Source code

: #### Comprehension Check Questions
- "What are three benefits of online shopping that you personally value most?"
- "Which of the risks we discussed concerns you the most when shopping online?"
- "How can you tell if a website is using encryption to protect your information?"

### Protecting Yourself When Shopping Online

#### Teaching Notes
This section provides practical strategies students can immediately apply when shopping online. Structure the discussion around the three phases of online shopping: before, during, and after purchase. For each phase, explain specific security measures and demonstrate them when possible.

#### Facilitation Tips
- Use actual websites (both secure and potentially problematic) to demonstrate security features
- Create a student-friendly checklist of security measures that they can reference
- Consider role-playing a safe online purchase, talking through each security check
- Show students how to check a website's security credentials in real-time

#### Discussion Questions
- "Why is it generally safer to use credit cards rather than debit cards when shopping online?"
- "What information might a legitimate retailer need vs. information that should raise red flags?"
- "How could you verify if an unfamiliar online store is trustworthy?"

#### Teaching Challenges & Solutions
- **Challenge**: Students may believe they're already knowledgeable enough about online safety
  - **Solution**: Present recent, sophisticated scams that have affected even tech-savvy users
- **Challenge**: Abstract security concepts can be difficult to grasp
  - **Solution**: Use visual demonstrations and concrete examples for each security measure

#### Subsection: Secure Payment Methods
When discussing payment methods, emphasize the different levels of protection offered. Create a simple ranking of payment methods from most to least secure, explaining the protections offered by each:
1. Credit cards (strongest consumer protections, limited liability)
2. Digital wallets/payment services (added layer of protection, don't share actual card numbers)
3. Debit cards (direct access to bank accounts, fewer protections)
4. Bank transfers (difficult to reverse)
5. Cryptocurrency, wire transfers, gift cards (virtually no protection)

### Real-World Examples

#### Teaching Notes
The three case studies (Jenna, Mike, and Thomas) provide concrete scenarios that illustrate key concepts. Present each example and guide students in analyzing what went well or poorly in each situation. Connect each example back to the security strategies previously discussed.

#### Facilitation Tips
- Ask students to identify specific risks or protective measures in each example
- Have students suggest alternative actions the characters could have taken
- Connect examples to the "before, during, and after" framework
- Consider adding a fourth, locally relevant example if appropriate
━━━
> Your objective
The listing above should be printed again in full, unchanged.

> Solution to this exercise
Source code

: #### Comprehension Check Questions
- "What are three benefits of online shopping that you personally value most?"
- "Which of the risks we discussed concerns you the most when shopping online?"
- "How can you tell if a website is using encryption to protect your information?"

### Protecting Yourself When Shopping Online

#### Teaching Notes
This section provides practical strategies students can immediately apply when shopping online. Structure the discussion around the three phases of online shopping: before, during, and after purchase. For each phase, explain specific security measures and demonstrate them when possible.

#### Facilitation Tips
- Use actual websites (both secure and potentially problematic) to demonstrate security features
- Create a student-friendly checklist of security measures that they can reference
- Consider role-playing a safe online purchase, talking through each security check
- Show students how to check a website's security credentials in real-time

#### Discussion Questions
- "Why is it generally safer to use credit cards rather than debit cards when shopping online?"
- "What information might a legitimate retailer need vs. information that should raise red flags?"
- "How could you verify if an unfamiliar online store is trustworthy?"

#### Teaching Challenges & Solutions
- **Challenge**: Students may believe they're already knowledgeable enough about online safety
  - **Solution**: Present recent, sophisticated scams that have affected even tech-savvy users
- **Challenge**: Abstract security concepts can be difficult to grasp
  - **Solution**: Use visual demonstrations and concrete examples for each security measure

#### Subsection: Secure Payment Methods
When discussing payment methods, emphasize the different levels of protection offered. Create a simple ranking of payment methods from most to least secure, explaining the protections offered by each:
1. Credit cards (strongest consumer protections, limited liability)
2. Digital wallets/payment services (added layer of protection, don't share actual card numbers)
3. Debit cards (direct access to bank accounts, fewer protections)
4. Bank transfers (difficult to reverse)
5. Cryptocurrency, wire transfers, gift cards (virtually no protection)

### Real-World Examples

#### Teaching Notes
The three case studies (Jenna, Mike, and Thomas) provide concrete scenarios that illustrate key concepts. Present each example and guide students in analyzing what went well or poorly in each situation. Connect each example back to the security strategies previously discussed.

#### Facilitation Tips
- Ask students to identify specific risks or protective measures in each example
- Have students suggest alternative actions the characters could have taken
- Connect examples to the "before, during, and after" framework
- Consider adding a fourth, locally relevant example if appropriate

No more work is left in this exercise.